> _ACTIVITY_:
Arrange the lines of the rows as a numbered list, starting at the line that contains "Дата: Пятница, 26" and ending at the last line of the rows, with both included and blank lines omitted.

[Page images and their extracted text]
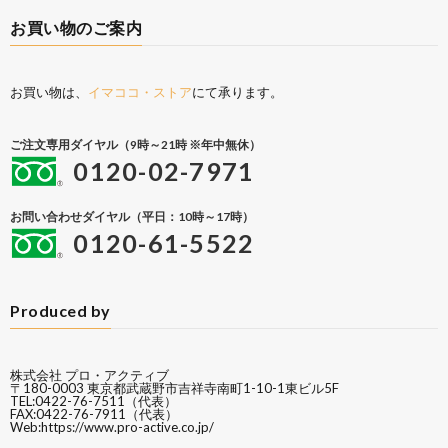
お買い物のご案内
お買い物は、
イマココ・ストア
にて承ります。
ご注文専用ダイヤル（9時～21時 ※年中無休）
0120-02-7971
お問い合わせダイヤル（平日：10時～17時）
0120-61-5522
Produced by
株式会社 プロ・アクティブ
〒180-0003 東京都武蔵野市吉祥寺南町1-10-1東ビル5F
TEL:0422-76-7511（代表）
FAX:0422-76-7911（代表）
Web:
https://www.pro-active.co.jp/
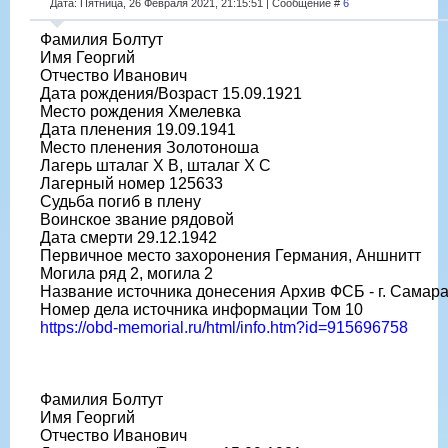
Дата: Пятница, 26 Февраля 2021, 21:15:51 | Сообщение #
6
Фамилия Болтут
Имя Георгий
Отчество Иванович
Дата рождения/Возраст 15.09.1921
Место рождения Хмелевка
Дата пленения 19.09.1941
Место пленения Золотоноша
Лагерь шталаг X B, шталаг X C
Лагерный номер 125633
Судьба погиб в плену
Воинское звание рядовой
Дата смерти 29.12.1942
Первичное место захоронения Германия, Аншнитт
Могила ряд 2, могила 2
Название источника донесения Архив ФСБ - г. Самар
Номер дела источника информации Том 10
https://obd-memorial.ru/html/info.htm?id=915696758
Фамилия Болтут
Имя Георгий
Отчество Иванович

> _THE ANSWER_:
1. Дата: Пятница, 26 Февраля 2021, 21:15:51 | Сообщение #
2. 6
3. Фамилия Болтут
4. Имя Георгий
5. Отчество Иванович
6. Дата рождения/Возраст 15.09.1921
7. Место рождения Хмелевка
8. Дата пленения 19.09.1941
9. Место пленения Золотоноша
10. Лагерь шталаг X B, шталаг X C
11. Лагерный номер 125633
12. Судьба погиб в плену
13. Воинское звание рядовой
14. Дата смерти 29.12.1942
15. Первичное место захоронения Германия, Аншнитт
16. Могила ряд 2, могила 2
17. Название источника донесения Архив ФСБ - г. Самар
18. Номер дела источника информации Том 10
19. https://obd-memorial.ru/html/info.htm?id=915696758
20. Фамилия Болтут
21. Имя Георгий
22. Отчество Иванович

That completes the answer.